## Passage shown
BEGIN

= Service assurance =

Application of policies and processes by a Communications Service Provider

Service assurance, in telecommunications, is the application of policies and processes by a Communications Service Provider (CSP) to ensure that services offered over networks meet a pre-defined service quality level for an optimal subscriber experience.

The practice of service assurance enables CSPs to identify faults in the network and resolve these issues in a timely manner so as to minimize service downtime. The practice also includes policies and processes to proactively pinpoint, diagnose and resolve service quality degradations or device malfunctions before subscribers are impacted.

==Areas covered==
Service assurance encompasses the following:
- Fault and event management
- Performance management
- Probe monitoring
- Quality of service (QoS) management
- Network and service testing
- Network traffic management
- Customer experience management
- Service level agreement (SLA) monitoring
- Trouble ticket management

==Adoption==
There are many drivers for service assurance adoption, with some considering the most important to be the ability to measure the performance of a service. A subscriber's service experience quality can be directly linked to customer churn. Therefore, maintaining satisfactory service quality levels is key to creating customer stickiness.

END

## Directions
Continue the passage on service assurance in telecommunications from the end of its "Adoption" section, keeping the same encyclopedic style.

## Information shown

BEGIN

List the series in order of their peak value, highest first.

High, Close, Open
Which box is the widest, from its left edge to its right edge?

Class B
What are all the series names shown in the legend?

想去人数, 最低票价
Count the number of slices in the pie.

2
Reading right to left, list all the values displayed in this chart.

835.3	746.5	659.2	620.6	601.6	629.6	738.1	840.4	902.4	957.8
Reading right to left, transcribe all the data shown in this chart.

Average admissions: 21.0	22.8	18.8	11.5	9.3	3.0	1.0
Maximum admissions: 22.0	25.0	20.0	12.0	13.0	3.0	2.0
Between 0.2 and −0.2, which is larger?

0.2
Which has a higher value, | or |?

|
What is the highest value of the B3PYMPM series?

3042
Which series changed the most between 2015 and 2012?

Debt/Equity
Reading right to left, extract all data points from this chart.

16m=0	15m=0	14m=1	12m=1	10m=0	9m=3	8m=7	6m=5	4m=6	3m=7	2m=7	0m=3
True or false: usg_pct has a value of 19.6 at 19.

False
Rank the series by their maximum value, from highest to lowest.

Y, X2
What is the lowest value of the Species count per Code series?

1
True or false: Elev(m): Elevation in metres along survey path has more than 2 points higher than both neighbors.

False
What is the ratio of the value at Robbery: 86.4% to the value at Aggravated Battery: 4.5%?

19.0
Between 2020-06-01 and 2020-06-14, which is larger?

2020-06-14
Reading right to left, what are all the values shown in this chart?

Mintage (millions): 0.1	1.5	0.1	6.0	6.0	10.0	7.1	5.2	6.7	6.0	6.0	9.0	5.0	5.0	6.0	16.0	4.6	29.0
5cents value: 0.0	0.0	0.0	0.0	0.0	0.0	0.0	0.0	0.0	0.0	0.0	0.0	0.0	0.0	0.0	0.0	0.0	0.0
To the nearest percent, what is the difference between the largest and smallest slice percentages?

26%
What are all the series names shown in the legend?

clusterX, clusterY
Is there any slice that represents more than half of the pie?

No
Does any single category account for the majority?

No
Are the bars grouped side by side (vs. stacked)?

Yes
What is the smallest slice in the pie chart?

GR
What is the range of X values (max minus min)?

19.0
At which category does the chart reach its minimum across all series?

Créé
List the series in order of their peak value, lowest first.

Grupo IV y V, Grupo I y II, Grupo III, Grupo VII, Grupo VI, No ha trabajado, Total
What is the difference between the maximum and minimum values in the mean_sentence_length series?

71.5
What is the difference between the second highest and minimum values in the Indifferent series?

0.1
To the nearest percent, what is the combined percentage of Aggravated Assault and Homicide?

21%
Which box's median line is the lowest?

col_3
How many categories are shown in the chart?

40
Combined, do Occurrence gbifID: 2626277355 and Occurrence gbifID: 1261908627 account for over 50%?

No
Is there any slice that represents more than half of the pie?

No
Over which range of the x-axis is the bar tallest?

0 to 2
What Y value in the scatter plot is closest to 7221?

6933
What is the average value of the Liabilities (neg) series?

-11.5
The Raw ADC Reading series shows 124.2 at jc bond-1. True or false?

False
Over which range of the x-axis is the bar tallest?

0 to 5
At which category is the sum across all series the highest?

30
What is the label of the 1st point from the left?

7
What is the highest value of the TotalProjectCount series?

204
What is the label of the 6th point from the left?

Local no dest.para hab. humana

END

## Response to this exercise
Other factors driving growing interest in service assurance include increasing competition, new challenges due to the convergence of networks, services, applications and devices, enabling services over IP and the merging of IT and telecommunications services. But ultimately, it is the CSP's ability to ensure a satisfactory level of QoS that will have the greatest impact on revenue.

The importance of service performance is also reinforced by research stating that two thirds of subscribers will stop trying a new service after two failed attempts with that service. Therefore, it is increasingly apparent that service assurance tools must be put in place prior to the introduction of a new service if it is to be successful in the market. This is particularly true of deployments of such services as VoIP, IPTV and mobile video.

Service assurance spending by CSPs is forecast to grow to US$3.0 billion by 2011. Leading global service assurance providers include InfoVista, VIAVI, TEOCO, Ericsson, nsn, EXFO, MYCOM OSI, Centina, Anritsu, Epitiro, Riverbed Technology, Spirent, Empirix, JumpSoft, Computer Associates, EMC, Telcordia, Tektronix, RADCOM, CENX, Agilent, Cisco, HP, IBM, IBM Tivoli/Netcool and Softenger (I) Pvt Ltd.